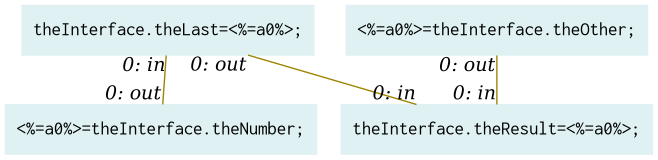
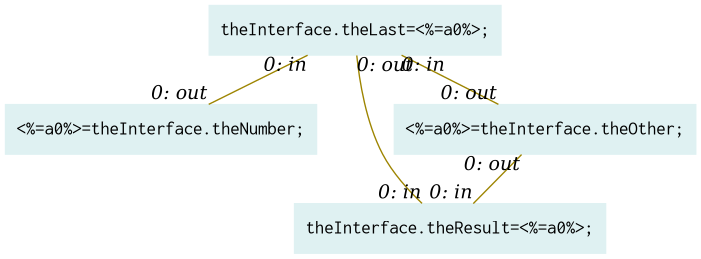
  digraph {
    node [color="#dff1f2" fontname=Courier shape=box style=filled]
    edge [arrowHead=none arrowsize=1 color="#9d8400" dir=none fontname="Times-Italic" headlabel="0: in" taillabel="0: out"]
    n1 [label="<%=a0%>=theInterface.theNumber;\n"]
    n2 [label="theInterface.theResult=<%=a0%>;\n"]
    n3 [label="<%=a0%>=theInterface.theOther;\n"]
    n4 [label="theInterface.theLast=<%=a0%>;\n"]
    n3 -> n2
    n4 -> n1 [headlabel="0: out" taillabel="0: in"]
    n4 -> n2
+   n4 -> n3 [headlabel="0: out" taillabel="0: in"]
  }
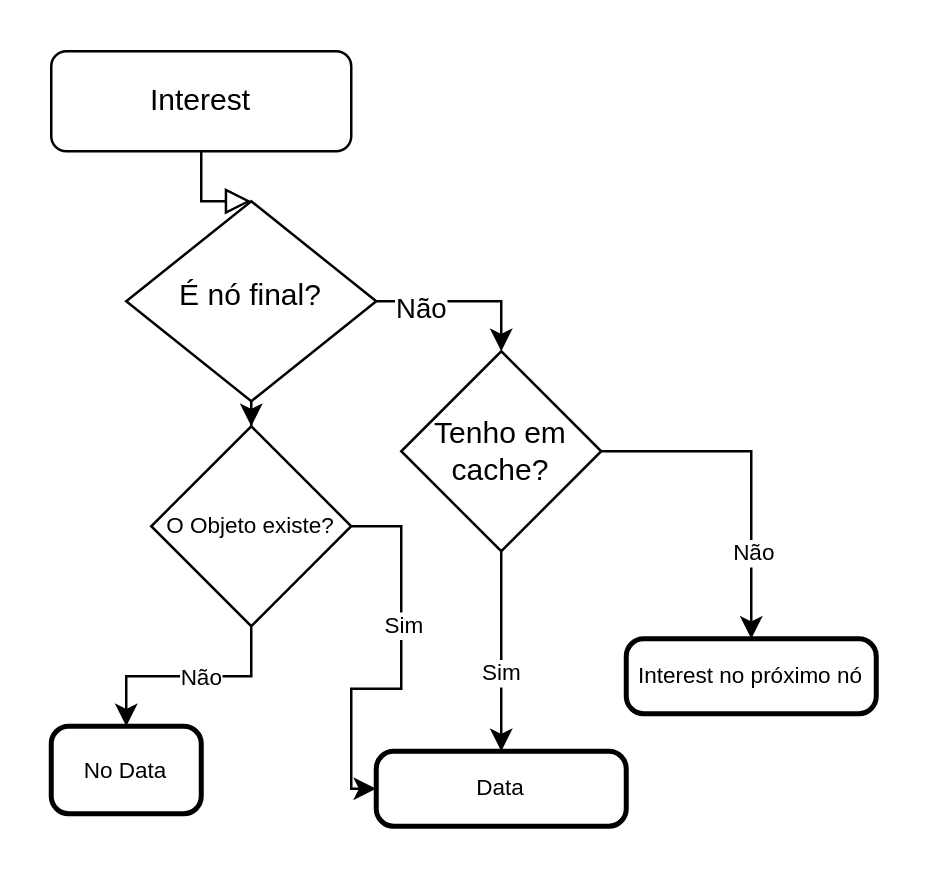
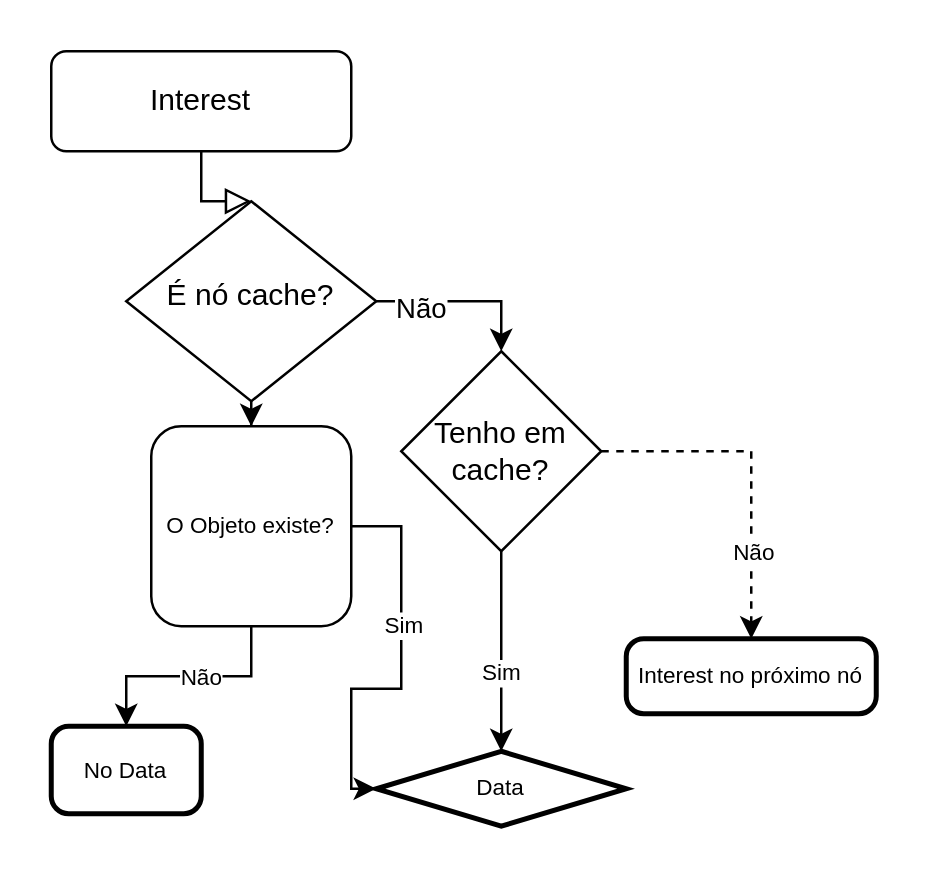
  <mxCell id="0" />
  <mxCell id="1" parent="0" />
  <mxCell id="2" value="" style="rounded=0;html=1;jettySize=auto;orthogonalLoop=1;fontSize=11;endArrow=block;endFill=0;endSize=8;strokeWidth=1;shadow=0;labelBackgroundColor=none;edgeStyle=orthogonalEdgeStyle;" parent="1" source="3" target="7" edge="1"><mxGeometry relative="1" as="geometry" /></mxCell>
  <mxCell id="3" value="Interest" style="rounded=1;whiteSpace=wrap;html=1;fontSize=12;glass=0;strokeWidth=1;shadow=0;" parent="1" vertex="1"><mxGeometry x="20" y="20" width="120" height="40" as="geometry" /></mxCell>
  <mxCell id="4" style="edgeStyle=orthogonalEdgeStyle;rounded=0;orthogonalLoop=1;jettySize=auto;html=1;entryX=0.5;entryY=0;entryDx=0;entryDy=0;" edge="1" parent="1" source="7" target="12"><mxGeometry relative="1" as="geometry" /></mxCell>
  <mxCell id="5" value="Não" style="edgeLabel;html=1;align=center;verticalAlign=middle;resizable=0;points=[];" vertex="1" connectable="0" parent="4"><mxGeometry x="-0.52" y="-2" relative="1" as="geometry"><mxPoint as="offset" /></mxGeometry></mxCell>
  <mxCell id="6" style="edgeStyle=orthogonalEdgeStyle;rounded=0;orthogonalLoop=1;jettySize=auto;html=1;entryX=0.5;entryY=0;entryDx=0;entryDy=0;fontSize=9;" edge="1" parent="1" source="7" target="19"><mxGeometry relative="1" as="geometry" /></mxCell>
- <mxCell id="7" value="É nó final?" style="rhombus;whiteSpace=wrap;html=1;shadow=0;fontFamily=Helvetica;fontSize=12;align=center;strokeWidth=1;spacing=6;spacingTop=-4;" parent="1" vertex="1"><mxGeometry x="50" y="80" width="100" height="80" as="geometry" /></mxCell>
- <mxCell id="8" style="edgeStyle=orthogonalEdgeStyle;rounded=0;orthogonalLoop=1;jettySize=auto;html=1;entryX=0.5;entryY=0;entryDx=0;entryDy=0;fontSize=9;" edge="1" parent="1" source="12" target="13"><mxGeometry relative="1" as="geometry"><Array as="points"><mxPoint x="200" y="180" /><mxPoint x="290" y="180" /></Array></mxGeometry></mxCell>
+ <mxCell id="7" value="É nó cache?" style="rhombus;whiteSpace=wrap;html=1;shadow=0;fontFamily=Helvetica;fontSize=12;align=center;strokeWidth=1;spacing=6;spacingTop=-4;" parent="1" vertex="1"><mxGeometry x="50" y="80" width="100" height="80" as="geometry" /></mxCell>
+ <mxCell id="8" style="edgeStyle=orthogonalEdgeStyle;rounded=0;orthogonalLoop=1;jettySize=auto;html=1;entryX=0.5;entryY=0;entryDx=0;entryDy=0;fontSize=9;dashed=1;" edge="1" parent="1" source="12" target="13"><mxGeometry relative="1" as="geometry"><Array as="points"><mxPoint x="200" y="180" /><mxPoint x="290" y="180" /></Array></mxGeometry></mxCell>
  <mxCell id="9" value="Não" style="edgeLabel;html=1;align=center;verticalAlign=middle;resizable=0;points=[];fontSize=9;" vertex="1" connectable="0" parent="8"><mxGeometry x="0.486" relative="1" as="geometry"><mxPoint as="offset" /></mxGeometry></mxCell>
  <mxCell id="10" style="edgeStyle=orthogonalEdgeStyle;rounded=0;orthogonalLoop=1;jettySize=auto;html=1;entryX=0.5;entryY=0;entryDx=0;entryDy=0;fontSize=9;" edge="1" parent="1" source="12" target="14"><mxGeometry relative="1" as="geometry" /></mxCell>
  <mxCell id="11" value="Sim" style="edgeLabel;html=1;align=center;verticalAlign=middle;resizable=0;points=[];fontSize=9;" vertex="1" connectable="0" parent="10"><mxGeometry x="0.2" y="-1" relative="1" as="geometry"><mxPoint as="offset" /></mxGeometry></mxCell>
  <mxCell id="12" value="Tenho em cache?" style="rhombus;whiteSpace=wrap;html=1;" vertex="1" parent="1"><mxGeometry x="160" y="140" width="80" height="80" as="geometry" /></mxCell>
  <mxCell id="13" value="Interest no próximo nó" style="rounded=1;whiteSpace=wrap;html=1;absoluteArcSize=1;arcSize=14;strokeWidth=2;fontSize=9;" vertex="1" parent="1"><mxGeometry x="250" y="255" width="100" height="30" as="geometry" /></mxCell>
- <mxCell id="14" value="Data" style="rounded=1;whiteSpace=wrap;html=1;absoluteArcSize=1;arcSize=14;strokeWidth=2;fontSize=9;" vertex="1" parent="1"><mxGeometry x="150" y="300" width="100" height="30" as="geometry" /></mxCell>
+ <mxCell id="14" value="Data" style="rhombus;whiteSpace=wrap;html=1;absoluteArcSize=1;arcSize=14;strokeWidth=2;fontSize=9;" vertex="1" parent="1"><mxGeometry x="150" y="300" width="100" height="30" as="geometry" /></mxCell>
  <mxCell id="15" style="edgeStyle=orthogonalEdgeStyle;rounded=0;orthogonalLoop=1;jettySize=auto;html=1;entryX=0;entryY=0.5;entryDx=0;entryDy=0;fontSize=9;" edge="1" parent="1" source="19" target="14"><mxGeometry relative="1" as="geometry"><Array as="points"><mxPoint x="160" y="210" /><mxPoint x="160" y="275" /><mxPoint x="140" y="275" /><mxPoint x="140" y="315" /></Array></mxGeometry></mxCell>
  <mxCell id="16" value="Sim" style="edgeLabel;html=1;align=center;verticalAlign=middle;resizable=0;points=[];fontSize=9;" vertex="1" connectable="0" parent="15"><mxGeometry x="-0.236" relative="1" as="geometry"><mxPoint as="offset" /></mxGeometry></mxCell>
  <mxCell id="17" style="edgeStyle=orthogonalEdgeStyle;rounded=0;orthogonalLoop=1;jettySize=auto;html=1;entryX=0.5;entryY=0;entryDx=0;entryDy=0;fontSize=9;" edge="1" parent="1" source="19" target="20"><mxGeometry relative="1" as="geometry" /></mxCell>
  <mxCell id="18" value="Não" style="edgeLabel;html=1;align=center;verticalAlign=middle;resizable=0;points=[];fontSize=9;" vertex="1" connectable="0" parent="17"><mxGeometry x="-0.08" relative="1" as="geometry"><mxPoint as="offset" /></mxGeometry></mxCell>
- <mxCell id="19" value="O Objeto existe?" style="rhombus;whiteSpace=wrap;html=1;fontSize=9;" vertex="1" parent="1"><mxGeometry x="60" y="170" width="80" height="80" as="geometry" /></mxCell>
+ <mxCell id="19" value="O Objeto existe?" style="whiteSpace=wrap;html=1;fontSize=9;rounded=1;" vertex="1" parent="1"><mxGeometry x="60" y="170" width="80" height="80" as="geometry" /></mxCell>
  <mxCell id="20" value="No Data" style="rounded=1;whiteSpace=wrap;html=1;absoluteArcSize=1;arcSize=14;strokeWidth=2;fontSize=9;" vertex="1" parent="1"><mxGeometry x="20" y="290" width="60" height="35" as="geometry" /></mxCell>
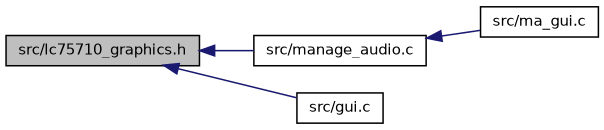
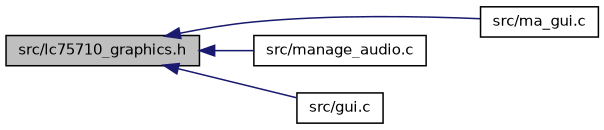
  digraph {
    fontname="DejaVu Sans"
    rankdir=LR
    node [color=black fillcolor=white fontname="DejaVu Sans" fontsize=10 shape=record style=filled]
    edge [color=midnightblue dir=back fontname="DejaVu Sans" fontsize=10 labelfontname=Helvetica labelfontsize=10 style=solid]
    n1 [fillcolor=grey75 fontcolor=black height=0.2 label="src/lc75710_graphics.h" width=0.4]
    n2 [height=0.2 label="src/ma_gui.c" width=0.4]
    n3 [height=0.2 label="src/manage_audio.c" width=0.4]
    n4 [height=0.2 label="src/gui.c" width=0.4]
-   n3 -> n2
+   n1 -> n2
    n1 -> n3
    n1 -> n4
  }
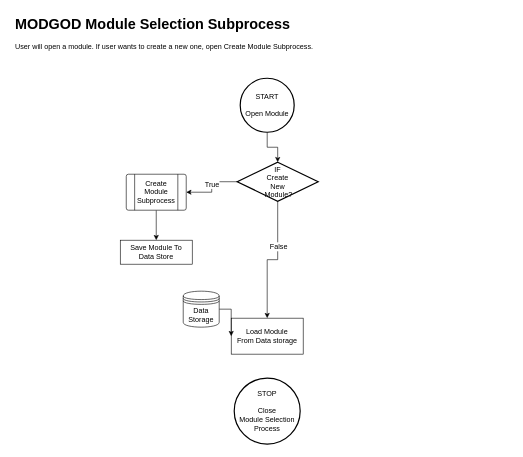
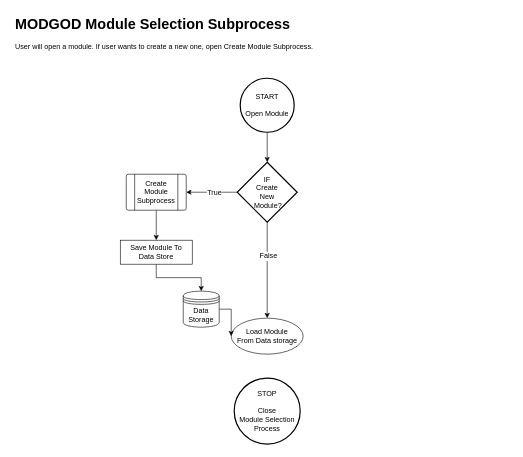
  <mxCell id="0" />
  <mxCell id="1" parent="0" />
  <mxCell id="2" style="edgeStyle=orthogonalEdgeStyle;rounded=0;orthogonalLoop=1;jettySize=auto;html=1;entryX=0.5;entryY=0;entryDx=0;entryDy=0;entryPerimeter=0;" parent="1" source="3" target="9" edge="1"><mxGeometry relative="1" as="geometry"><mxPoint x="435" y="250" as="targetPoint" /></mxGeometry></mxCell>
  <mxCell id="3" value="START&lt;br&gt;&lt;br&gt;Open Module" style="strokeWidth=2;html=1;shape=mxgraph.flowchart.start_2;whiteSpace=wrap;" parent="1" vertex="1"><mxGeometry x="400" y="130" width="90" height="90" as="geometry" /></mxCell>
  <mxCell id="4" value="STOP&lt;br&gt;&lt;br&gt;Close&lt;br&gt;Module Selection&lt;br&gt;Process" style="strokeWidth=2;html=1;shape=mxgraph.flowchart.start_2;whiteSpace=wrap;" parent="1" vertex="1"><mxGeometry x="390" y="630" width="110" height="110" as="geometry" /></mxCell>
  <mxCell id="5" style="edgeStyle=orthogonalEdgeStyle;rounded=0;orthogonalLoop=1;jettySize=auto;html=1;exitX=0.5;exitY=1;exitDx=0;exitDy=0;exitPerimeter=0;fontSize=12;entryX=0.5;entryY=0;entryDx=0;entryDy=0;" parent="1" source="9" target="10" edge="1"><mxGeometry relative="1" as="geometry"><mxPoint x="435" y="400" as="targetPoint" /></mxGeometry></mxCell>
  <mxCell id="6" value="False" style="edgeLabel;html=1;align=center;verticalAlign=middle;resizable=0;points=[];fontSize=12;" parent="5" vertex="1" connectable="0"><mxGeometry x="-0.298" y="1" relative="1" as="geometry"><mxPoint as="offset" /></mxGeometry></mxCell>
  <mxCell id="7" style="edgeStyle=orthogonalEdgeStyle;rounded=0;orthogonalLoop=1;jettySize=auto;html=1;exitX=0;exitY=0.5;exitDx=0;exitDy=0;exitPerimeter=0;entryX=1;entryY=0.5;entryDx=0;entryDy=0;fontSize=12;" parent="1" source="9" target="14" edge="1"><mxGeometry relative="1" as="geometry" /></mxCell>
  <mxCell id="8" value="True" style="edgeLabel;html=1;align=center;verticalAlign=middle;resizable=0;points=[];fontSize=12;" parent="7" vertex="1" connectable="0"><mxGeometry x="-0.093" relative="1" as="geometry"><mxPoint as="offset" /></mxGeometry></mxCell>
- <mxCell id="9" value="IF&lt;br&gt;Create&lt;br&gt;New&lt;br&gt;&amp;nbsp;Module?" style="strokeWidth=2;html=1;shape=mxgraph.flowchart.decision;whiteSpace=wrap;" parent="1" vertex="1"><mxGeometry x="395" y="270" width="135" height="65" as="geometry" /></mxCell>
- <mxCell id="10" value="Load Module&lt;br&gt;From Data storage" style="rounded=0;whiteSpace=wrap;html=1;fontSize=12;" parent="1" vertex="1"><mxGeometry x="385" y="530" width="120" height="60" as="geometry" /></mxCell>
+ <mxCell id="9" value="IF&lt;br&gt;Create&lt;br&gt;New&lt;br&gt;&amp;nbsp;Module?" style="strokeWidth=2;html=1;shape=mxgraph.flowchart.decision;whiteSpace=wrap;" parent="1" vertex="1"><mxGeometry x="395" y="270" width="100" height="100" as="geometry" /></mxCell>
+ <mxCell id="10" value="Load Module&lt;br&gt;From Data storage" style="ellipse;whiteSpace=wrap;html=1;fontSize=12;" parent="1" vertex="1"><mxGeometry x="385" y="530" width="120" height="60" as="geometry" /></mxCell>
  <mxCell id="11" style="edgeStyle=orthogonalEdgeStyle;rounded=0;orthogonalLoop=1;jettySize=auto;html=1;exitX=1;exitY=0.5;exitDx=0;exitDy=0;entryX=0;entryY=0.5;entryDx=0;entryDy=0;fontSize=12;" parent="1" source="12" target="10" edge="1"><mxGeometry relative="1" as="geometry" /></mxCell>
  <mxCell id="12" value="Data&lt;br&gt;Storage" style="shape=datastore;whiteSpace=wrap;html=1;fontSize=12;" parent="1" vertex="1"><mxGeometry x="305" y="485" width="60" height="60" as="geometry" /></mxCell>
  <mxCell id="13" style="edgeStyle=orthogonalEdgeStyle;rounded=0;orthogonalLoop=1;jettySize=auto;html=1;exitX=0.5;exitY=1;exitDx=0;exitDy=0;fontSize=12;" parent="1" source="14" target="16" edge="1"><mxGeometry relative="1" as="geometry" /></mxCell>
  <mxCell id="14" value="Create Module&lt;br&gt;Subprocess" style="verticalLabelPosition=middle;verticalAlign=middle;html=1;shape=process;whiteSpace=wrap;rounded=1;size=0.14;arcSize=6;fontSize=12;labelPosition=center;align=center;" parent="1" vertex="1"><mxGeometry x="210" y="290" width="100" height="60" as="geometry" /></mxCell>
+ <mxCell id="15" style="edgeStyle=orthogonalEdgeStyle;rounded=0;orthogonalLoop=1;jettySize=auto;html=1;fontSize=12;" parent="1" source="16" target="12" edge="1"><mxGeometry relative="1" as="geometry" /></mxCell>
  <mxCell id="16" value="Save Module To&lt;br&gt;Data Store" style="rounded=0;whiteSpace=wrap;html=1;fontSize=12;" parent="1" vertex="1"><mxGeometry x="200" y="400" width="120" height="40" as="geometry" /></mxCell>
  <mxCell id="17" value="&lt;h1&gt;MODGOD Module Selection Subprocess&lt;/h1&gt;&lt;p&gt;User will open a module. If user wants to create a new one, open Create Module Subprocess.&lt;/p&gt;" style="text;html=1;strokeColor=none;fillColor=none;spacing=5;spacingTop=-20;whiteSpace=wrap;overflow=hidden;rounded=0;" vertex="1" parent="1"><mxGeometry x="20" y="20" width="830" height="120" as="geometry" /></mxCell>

What is being asked: How many lines in the entries above contain the string "theInterface"? Letter case counts. Give only the number.

Answer for this exercise: 4